← Adoption Challenges 🕐 9 min read
Adoption Challenges

Data Cleaning for AI: What It Actually Takes, Who Actually Does It, and How Long It Really Runs

The honest answer: almost nobody has finished.


Executive Summary

  • Gartner (Feb 2025, n=248 data management leaders) predicts 60% of AI projects unsupported by AI-ready data will be abandoned through 2026. 63% of organizations either lack or are unsure they have the right data management practices for AI.
  • Qlik / Wakefield Research (Feb 2025, n=500 U.S. data professionals at $500M+ firms) finds 81% report significant data quality problems and 85% say leadership isn’t addressing them. 96% expect widespread crises from poor AI data quality. This is the cleanest recent picture of the gap between AI ambition and data reality.
  • Realistic enterprise data modernization runs 6–18 months end-to-end. The bottleneck is not moving the raw data — it is the consumption layer (dashboards, reports) and transformation logic (thousands of stored procedures, undocumented business rules). Mid-market Snowflake setups cost $200K–$1M+ to stand up and $150K–$400K/year to run.
  • AI-assisted tooling compresses one slice of the work dramatically: Caylent’s SQL-to-PostgreSQL migration for Teamfront/Arborgold ran 2,500+ stored procedures in 10 weeks vs. a 40-week manual estimate, with 70% AI-automated, 20% AI-assisted, 10% hand-coded. The remaining 30% — the part that still requires humans — is where mid-market companies stall.
  • Anaconda’s recurring State of Data Science survey finds data scientists spend 39–45% of their time on data preparation (not the often-cited 80%). Independent of AI, 47% of newly created records contain at least one critical error (MIT Sloan) and only 3% of companies’ data meets basic quality standards (HBR). Cleaning is continuous, not a one-time project.

What “Doing It Well” Actually Looks Like

The honest answer: almost nobody has finished. The companies cited as data-ready role models are mostly large enterprises with seven-figure data platform teams (Morgan Stanley, JPMorgan, Walmart) that have been investing in data infrastructure for a decade before GenAI arrived. There is no 500-person law firm or manufacturer in the public record that ran a 90-day data-cleanup sprint and emerged AI-ready. What exists instead is a smaller pattern: companies that picked a narrow scope, funded it properly, and accepted that “clean” is a steady-state operational discipline, not a project milestone.

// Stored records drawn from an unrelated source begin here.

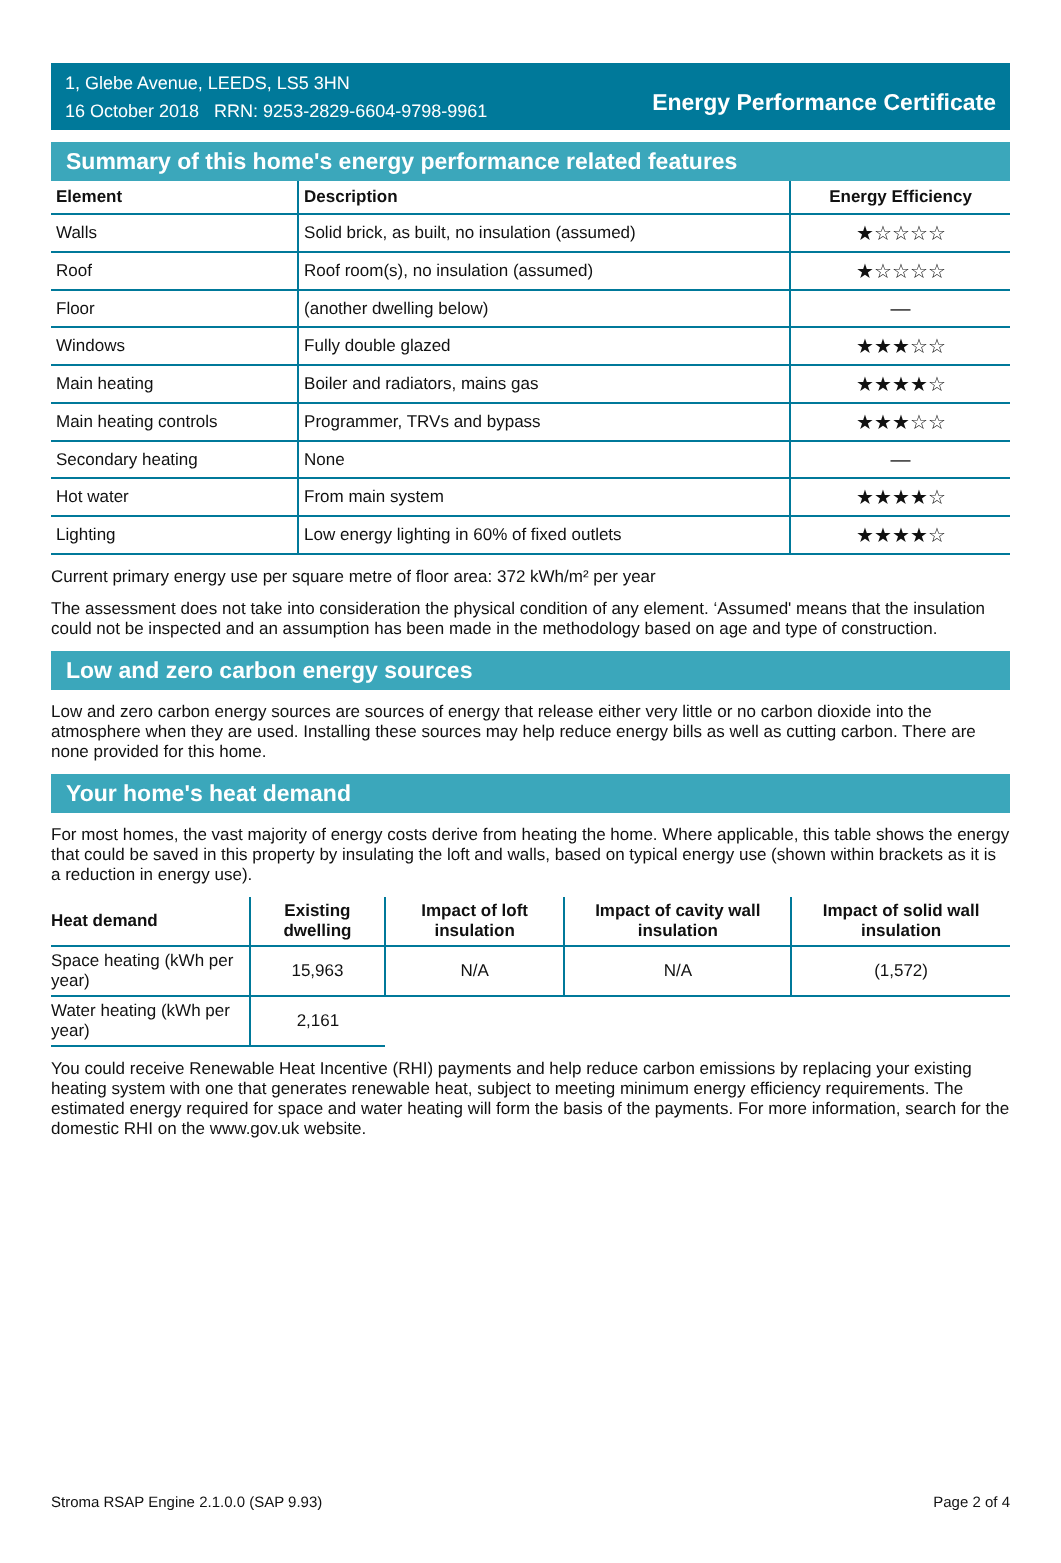1, Glebe Avenue, LEEDS, LS5 3HN
16 October 2018 RRN: 9253-2829-6604-9798-9961
Energy Performance Certificate
Summary of this home's energy performance related features
| Element | Description | Energy Efficiency |
| --- | --- | --- |
| Walls | Solid brick, as built, no insulation (assumed) | ★☆☆☆☆ |
| Roof | Roof room(s), no insulation (assumed) | ★☆☆☆☆ |
| Floor | (another dwelling below) | — |
| Windows | Fully double glazed | ★★★☆☆ |
| Main heating | Boiler and radiators, mains gas | ★★★★☆ |
| Main heating controls | Programmer, TRVs and bypass | ★★★☆☆ |
| Secondary heating | None | — |
| Hot water | From main system | ★★★★☆ |
| Lighting | Low energy lighting in 60% of fixed outlets | ★★★★☆ |
Current primary energy use per square metre of floor area: 372 kWh/m² per year
The assessment does not take into consideration the physical condition of any element. ‘Assumed' means that the insulation could not be inspected and an assumption has been made in the methodology based on age and type of construction.
Low and zero carbon energy sources
Low and zero carbon energy sources are sources of energy that release either very little or no carbon dioxide into the atmosphere when they are used. Installing these sources may help reduce energy bills as well as cutting carbon. There are none provided for this home.
Your home's heat demand
For most homes, the vast majority of energy costs derive from heating the home. Where applicable, this table shows the energy that could be saved in this property by insulating the loft and walls, based on typical energy use (shown within brackets as it is a reduction in energy use).
| Heat demand | Existing dwelling | Impact of loft insulation | Impact of cavity wall insulation | Impact of solid wall insulation |
| --- | --- | --- | --- | --- |
| Space heating (kWh per year) | 15,963 | N/A | N/A | (1,572) |
| Water heating (kWh per year) | 2,161 | | | |
You could receive Renewable Heat Incentive (RHI) payments and help reduce carbon emissions by replacing your existing heating system with one that generates renewable heat, subject to meeting minimum energy efficiency requirements. The estimated energy required for space and water heating will form the basis of the payments. For more information, search for the domestic RHI on the www.gov.uk website.
Stroma RSAP Engine 2.1.0.0 (SAP 9.93) Page 2 of 4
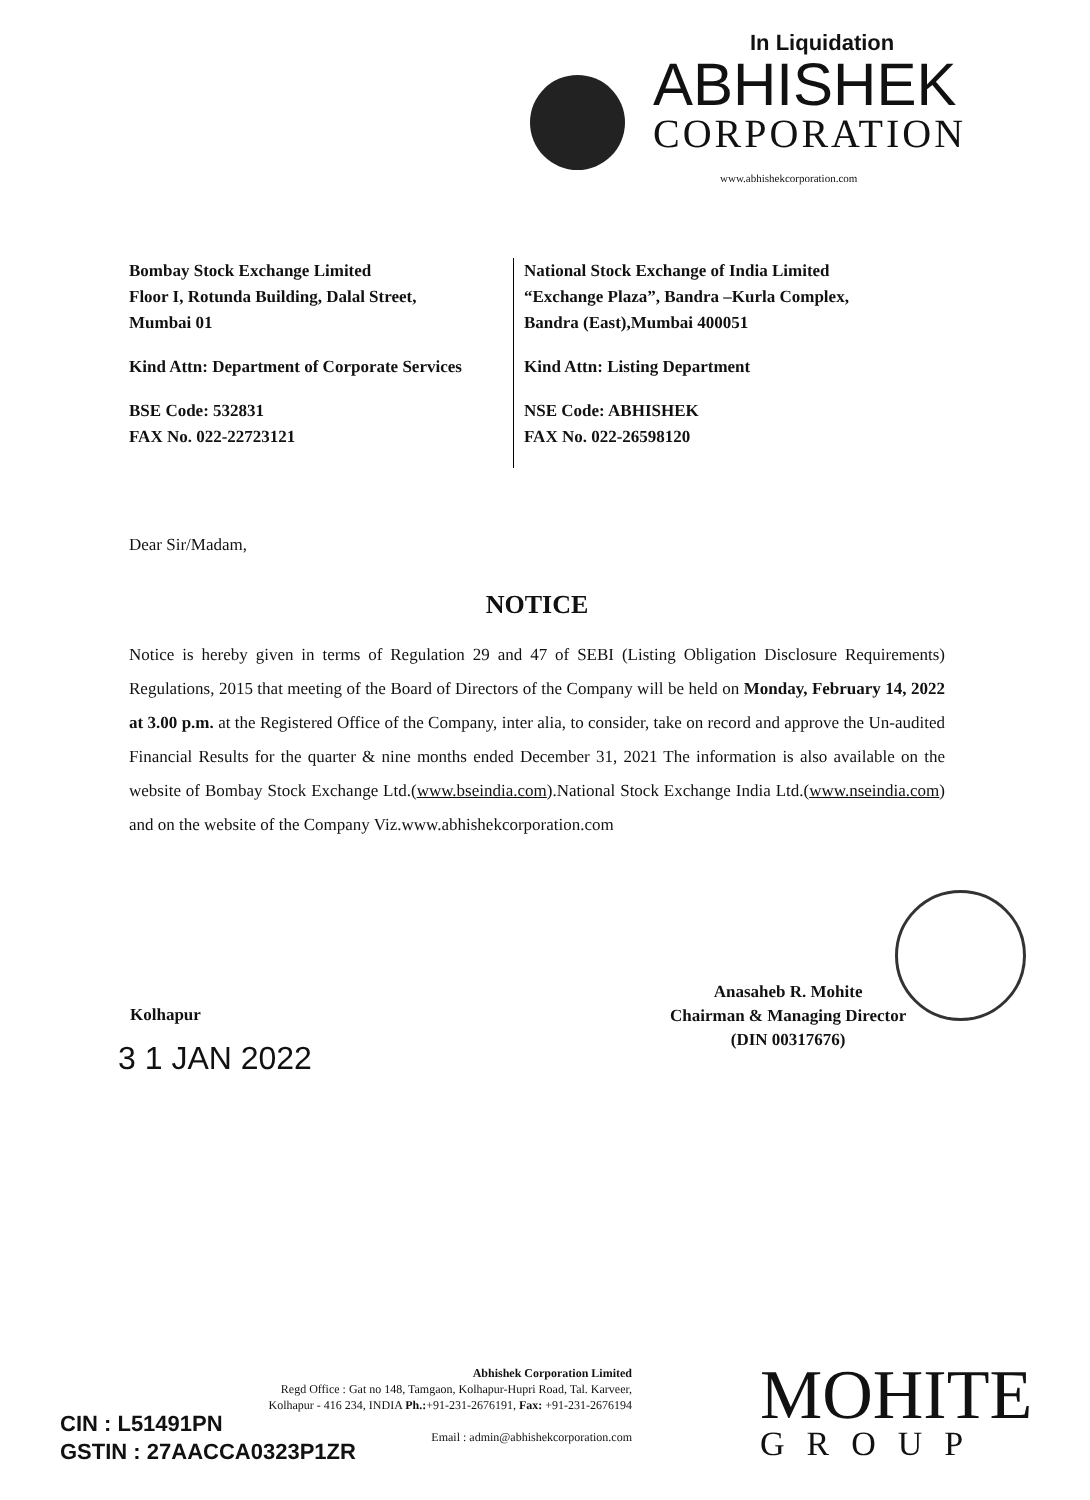In Liquidation
ABHISHEK
CORPORATION
www.abhishekcorporation.com
Bombay Stock Exchange Limited
Floor I, Rotunda Building, Dalal Street,
Mumbai 01
Kind Attn: Department of Corporate Services
BSE Code: 532831
FAX No. 022-22723121
National Stock Exchange of India Limited
“Exchange Plaza”, Bandra –Kurla Complex,
Bandra (East),Mumbai 400051
Kind Attn: Listing Department
NSE Code: ABHISHEK
FAX No. 022-26598120
Dear Sir/Madam,
NOTICE
Notice is hereby given in terms of Regulation 29 and 47 of SEBI (Listing Obligation Disclosure Requirements) Regulations, 2015 that meeting of the Board of Directors of the Company will be held on Monday, February 14, 2022 at 3.00 p.m. at the Registered Office of the Company, inter alia, to consider, take on record and approve the Un-audited Financial Results for the quarter & nine months ended December 31, 2021 The information is also available on the website of Bombay Stock Exchange Ltd.(www.bseindia.com).National Stock Exchange India Ltd.(www.nseindia.com) and on the website of the Company Viz.www.abhishekcorporation.com
Anasaheb R. Mohite
Chairman & Managing Director
(DIN 00317676)
Kolhapur
3 1 JAN 2022
Abhishek Corporation Limited
Regd Office : Gat no 148, Tamgaon, Kolhapur-Hupri Road, Tal. Karveer,
Kolhapur - 416 234, INDIA Ph.:+91-231-2676191, Fax: +91-231-2676194
Email : admin@abhishekcorporation.com
CIN : L51491PN
GSTIN : 27AACCA0323P1ZR
MOHITE
GROUP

The independent benchmark to anchor on is Gartner’s Q3 2024 data management survey (n=248). 63% of organizations do not have or are unsure they have AI-ready data management practices. Against that baseline, the firms that have made real progress share four traits: executive sponsorship of data quality as an ongoing P&L line, a named data owner per domain (not a shared services team), ruthless scope reduction (one AI use case at a time, not a “platform”), and willingness to rewrite source system integrations rather than paper over them with transformation layers.

Qlik’s February 2025 survey of 500 U.S. professionals at $500M+ companies sharpens the picture: 81% report significant data quality problems; 85% say leadership isn’t addressing them. The same survey shows 77% of $5B+ companies expect a major crisis from poor AI data quality — meaning senior leaders now see the risk but the execution gap remains. That is the operational reality of most 200–5,000 employee American companies right now.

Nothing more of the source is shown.